Metropolitan Opera Ordered to Pay Anna Netrebko $200,000 for Canceled Performances

By Francisco Salazar

The Metropolitan Opera has been ordered by an arbitrator to pay soprano Anna Netrebko more than $200,000 for performances it canceled last year when Peter Gelb distanced himself from “Putin-supported artists.”

The arbitrator, in a decision issued last month that had not been previously reported, ruled that the Met would be obligated to compensate Netrebko for 13 canceled performances, including appearances in “Don Carlo” this season and “La Forza del Destino” and “Andrea Chénier” next season.

According to the arbitrator, the contractual agreement known as “pay or play” requires institutions to pay performers even if they later decide not to engage them.

The Met argued that Netrebko was not entitled to payment because of her refusal to comply with the company’s demand after the invasion of Ukraine that she denounce Putin, which it said had violated the company’s conduct clause.

Netrebko had endorsed Putin for president in 2012, but denounced the war in February and later distanced herself from Putin. Her statements led her to be ousted from her Russian contracts and called a traitor.

 In a statement, the arbitrator, Howard C. Edelman, found that “there is no doubt she was a Putin supporter, as she had a right to be” and “added that aligning with Putin was certainly not moral turpitude or worthy, in and of itself, of actionable misconduct.”

Netrebko originally sought out an additional $400,000 in fees for engagements in coming seasons that had been discussed but not formally agreed to, including leading roles in Puccini’s “Manon Lescaut” and “Tosca,” as well as Verdi’s “Macbeth” and Tchaikovsky’s “The Queen of Spades.” She was, however, ordered to pay $30,000 for posting an inappropriate comment.

The Met did not comment on the specifics of the ruling but defended its decision to cancel Netrebko’s performances.

Peter Gelb said, “although our contracts are ‘pay or play,’ we didn’t think it was morally right to pay Netrebko anything considering her close association with Putin. It’s an artistic loss for the Met not having her singing here. But there’s no way that either the Met or the majority of its audience would tolerate her presence.”

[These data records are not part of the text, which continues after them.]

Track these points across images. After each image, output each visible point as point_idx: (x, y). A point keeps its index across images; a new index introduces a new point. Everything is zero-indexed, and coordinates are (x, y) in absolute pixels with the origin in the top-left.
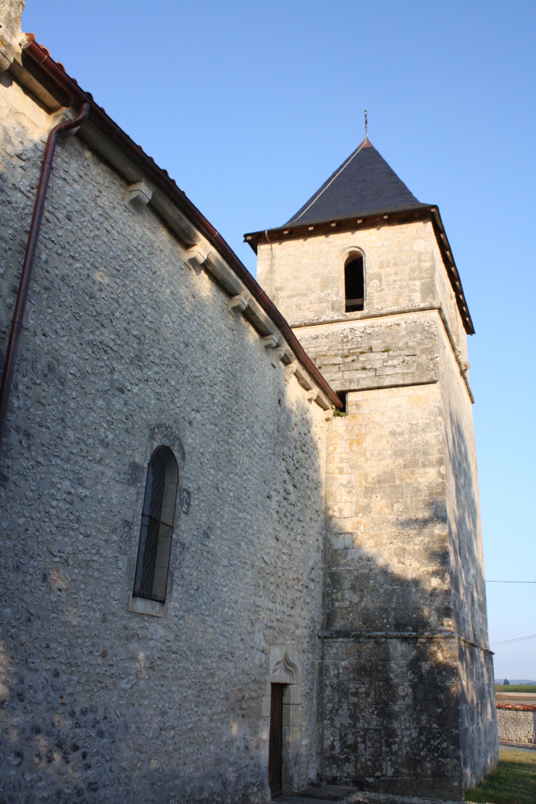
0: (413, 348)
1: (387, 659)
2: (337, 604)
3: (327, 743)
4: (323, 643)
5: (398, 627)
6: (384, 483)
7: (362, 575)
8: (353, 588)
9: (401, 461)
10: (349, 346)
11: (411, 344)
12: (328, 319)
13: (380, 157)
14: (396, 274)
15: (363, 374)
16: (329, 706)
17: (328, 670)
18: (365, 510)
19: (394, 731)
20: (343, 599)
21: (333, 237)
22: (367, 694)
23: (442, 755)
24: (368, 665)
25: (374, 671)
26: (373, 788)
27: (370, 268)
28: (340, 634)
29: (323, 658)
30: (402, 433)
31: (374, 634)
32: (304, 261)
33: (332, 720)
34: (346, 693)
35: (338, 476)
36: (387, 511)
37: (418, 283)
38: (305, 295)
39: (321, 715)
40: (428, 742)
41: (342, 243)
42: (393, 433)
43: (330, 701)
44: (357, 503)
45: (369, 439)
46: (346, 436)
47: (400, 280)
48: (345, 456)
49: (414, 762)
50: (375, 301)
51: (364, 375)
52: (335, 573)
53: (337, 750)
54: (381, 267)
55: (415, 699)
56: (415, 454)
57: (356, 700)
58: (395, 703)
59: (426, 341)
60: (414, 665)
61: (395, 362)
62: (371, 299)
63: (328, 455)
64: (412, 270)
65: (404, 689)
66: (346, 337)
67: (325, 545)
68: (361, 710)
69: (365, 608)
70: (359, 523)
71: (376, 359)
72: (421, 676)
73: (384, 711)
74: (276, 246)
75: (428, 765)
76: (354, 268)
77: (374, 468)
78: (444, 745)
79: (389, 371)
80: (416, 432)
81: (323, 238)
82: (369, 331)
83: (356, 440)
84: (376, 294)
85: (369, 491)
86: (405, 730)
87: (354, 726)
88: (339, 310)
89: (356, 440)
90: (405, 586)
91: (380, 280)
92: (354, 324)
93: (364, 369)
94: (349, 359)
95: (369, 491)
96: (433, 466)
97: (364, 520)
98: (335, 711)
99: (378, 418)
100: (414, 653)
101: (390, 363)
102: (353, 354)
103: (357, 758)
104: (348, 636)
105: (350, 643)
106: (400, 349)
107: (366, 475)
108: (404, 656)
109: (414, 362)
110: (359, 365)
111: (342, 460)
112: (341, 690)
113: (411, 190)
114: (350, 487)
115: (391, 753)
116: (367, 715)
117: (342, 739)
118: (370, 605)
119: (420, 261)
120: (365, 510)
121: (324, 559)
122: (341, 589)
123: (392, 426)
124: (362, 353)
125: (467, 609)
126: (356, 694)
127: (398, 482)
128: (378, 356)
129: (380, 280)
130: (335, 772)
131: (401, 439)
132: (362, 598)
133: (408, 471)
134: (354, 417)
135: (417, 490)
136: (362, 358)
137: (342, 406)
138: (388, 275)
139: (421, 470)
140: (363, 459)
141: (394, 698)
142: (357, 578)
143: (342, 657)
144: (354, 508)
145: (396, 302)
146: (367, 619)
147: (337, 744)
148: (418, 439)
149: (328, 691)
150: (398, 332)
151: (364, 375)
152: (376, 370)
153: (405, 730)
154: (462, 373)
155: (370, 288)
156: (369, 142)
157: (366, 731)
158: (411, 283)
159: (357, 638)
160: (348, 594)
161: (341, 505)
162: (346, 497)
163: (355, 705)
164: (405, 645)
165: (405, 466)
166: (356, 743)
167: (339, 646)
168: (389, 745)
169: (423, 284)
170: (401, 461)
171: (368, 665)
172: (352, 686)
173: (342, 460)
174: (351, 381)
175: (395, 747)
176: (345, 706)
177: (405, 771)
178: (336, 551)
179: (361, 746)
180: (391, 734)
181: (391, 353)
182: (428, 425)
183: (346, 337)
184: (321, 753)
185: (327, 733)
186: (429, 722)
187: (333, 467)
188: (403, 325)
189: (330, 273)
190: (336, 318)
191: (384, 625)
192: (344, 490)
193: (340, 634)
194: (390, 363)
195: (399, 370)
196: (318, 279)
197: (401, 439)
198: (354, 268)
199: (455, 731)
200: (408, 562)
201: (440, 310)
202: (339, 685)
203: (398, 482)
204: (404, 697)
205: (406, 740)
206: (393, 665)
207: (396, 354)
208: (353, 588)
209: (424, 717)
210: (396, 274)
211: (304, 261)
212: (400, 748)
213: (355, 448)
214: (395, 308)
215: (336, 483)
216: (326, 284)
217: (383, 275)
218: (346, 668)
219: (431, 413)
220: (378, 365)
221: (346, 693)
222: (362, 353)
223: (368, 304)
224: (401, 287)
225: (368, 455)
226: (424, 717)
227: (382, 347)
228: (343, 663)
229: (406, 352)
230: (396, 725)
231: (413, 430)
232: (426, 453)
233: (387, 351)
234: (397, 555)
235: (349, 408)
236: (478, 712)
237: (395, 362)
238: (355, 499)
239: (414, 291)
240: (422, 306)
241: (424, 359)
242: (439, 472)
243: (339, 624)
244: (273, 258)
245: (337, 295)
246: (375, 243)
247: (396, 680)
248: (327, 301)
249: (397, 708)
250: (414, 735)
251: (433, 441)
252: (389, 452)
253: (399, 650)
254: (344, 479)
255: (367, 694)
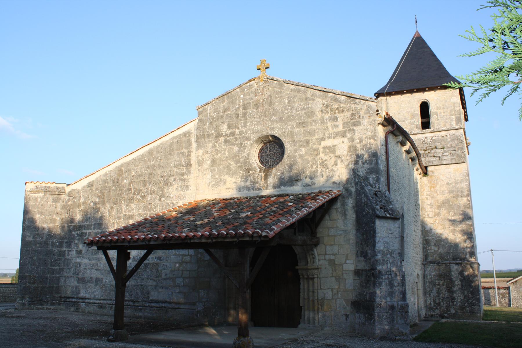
0: (454, 147)
1: (450, 271)
2: (429, 251)
3: (428, 303)
4: (425, 266)
5: (454, 259)
6: (445, 203)
7: (438, 240)
8: (435, 245)
9: (452, 195)
10: (426, 145)
11: (453, 145)
12: (415, 133)
13: (425, 43)
14: (444, 112)
15: (433, 159)
16: (428, 289)
17: (427, 276)
18: (438, 214)
19: (454, 297)
20: (431, 249)
21: (415, 95)
22: (443, 285)
23: (473, 305)
24: (443, 274)
25: (446, 276)
26: (447, 318)
27: (432, 109)
28: (431, 262)
29: (425, 272)
30: (452, 184)
31: (445, 262)
32: (402, 106)
33: (430, 295)
34: (435, 285)
35: (426, 201)
36: (447, 215)
37: (454, 117)
38: (404, 121)
39: (425, 293)
40: (468, 301)
41: (419, 97)
42: (448, 184)
43: (429, 287)
44: (435, 212)
45: (438, 186)
46: (429, 185)
47: (446, 116)
48: (428, 193)
49: (462, 308)
50: (436, 125)
51: (434, 159)
52: (427, 239)
53: (432, 305)
54: (437, 109)
55: (462, 285)
56: (457, 192)
57: (439, 287)
58: (454, 287)
59: (459, 144)
60: (461, 273)
61: (447, 154)
62: (434, 124)
63: (421, 192)
64: (451, 111)
65: (457, 282)
66: (424, 141)
67: (422, 228)
68: (441, 290)
69: (440, 252)
70: (436, 220)
71: (439, 152)
72: (464, 277)
73: (450, 290)
74: (388, 98)
75: (468, 309)
76: (424, 107)
77: (441, 198)
78: (474, 302)
79: (445, 158)
80: (458, 183)
81: (410, 94)
82: (434, 138)
83: (433, 186)
84: (435, 122)
85: (439, 207)
86: (459, 297)
87: (439, 296)
88: (419, 129)
89: (433, 186)
90: (456, 245)
91: (437, 115)
92: (427, 135)
93: (434, 156)
94: (427, 152)
95: (439, 207)
96: (465, 197)
97: (438, 219)
98: (431, 291)
99: (441, 177)
100: (461, 269)
101: (445, 154)
102: (428, 149)
103: (440, 307)
104: (434, 263)
105: (435, 266)
106: (449, 148)
107: (438, 201)
108: (457, 270)
109: (455, 154)
110: (431, 155)
111: (427, 195)
112: (433, 283)
113: (445, 66)
114: (431, 206)
115: (453, 305)
116: (444, 292)
117: (434, 301)
118: (442, 251)
119: (454, 107)
120: (438, 214)
121: (422, 234)
122: (430, 245)
123: (447, 181)
124: (432, 149)
125: (253, 159)
126: (439, 285)
127: (451, 203)
128: (440, 151)
129: (437, 115)
130: (432, 313)
131: (451, 186)
132: (439, 249)
133: (455, 199)
134: (431, 177)
135: (459, 207)
136: (433, 151)
137: (425, 171)
138: (440, 113)
139: (461, 199)
140: (436, 194)
141: (454, 286)
142: (436, 241)
143: (433, 271)
144: (434, 214)
145: (445, 126)
146: (441, 256)
147: (432, 303)
148: (458, 186)
149: (427, 284)
150: (447, 139)
151: (434, 159)
152: (439, 157)
153: (459, 297)
154: (467, 147)
155: (433, 119)
156: (418, 33)
157: (443, 298)
158: (451, 117)
159: (438, 264)
160: (433, 247)
161: (428, 213)
162: (430, 210)
163: (439, 289)
164: (457, 266)
165: (454, 197)
166: (440, 302)
167: (431, 267)
168: (452, 302)
169: (456, 117)
170: (452, 195)
171: (443, 274)
172: (437, 282)
173: (427, 195)
174: (429, 162)
175: (455, 303)
176: (435, 289)
177: (459, 311)
178: (427, 231)
179: (442, 303)
180: (453, 298)
181: (445, 149)
182: (462, 180)
183: (424, 141)
184: (426, 306)
185: (428, 299)
186: (468, 294)
187: (424, 197)
188: (449, 136)
189: (414, 111)
190: (419, 132)
191: (448, 259)
192: (429, 207)
193: (431, 262)
194: (445, 154)
195: (449, 157)
196: (409, 114)
197: (451, 186)
198: (424, 107)
199: (478, 297)
200: (457, 235)
201: (464, 129)
202: (432, 282)
203: (451, 203)
204: (457, 285)
205: (459, 300)
206: (453, 274)
207: (447, 150)
208: (435, 245)
209: (466, 292)
210: (444, 112)
211: (402, 106)
212: (457, 303)
213: (432, 189)
214: (444, 128)
215: (425, 204)
216: (413, 116)
217: (438, 113)
218: (434, 275)
219: (464, 175)
220: (440, 155)
221: (435, 285)
222: (432, 149)
223: (433, 126)
224: (446, 119)
225: (438, 192)
226: (466, 292)
227: (441, 146)
228: (433, 273)
229: (451, 149)
230: (455, 295)
231: (456, 182)
232: (462, 192)
233: (443, 148)
234: (452, 232)
235: (429, 173)
236: (304, 299)
237: (447, 154)
238: (434, 210)
239: (453, 120)
240: (456, 127)
241: (459, 152)
242: (468, 200)
243: (430, 259)
244: (387, 103)
245: (418, 122)
246: (432, 97)
247: (455, 279)
248: (414, 124)
249: (455, 289)
250: (462, 298)
251: (465, 187)
252: (447, 191)
253: (455, 268)
254: (429, 202)
255: (443, 285)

Netrebko’s representatives did not immediately respond to a request for comment to the New York Times but Sam Wheeler, the national executive director of the American Guild of Musical Artists, the union that represented Netrebko, praised the decision, saying it would help protect the rights of artists seeking compensation for canceled engagements.

He said, “‘Pay-or-play’ is the bedrock of our collective bargaining agreements across the country, and we will always defend ‘pay-or-play’ provisions to the fullest extent possible.

The Met continues to engage many Russian artists who continue to perform alongside Putin supporter Valery Gergiev, most notably “Lohenrgin” star Evgeny Nikitin, who performed on Victory Day, a national holiday that Putin used to promote his propaganda.

Netrebko next performs at the Teatro alla Scala and is set to open the 2023-24 Milan season as well as the Arena di Verona’s 100th anniversary season.